• DESCRIPTION OF THE TASK:
Please rewrite the lines from the one containing "order: Odonata" through the one containing "common name: Black saddlebags", inclusive, as a Markdown table with a Row column holding the row number and a Line column holding the line, leaving out any blank lines.

-- START OF AVAILABLE RECORDS --

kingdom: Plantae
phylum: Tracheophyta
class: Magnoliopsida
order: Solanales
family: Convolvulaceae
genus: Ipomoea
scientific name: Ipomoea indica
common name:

-- END OF AVAILABLE RECORDS --
-- START OF AVAILABLE RECORDS --

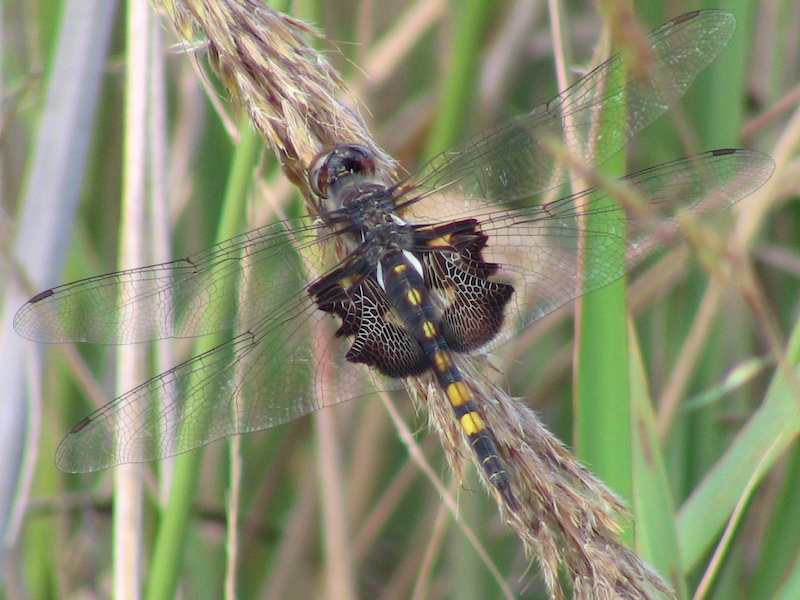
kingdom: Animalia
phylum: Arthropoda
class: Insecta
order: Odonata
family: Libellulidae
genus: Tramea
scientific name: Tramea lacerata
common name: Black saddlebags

-- END OF AVAILABLE RECORDS --

• IN RESPONSE:
| Row | Line |
|---|---|
| 1 | order: Odonata |
| 2 | family: Libellulidae |
| 3 | genus: Tramea |
| 4 | scientific name: Tramea lacerata |
| 5 | common name: Black saddlebags |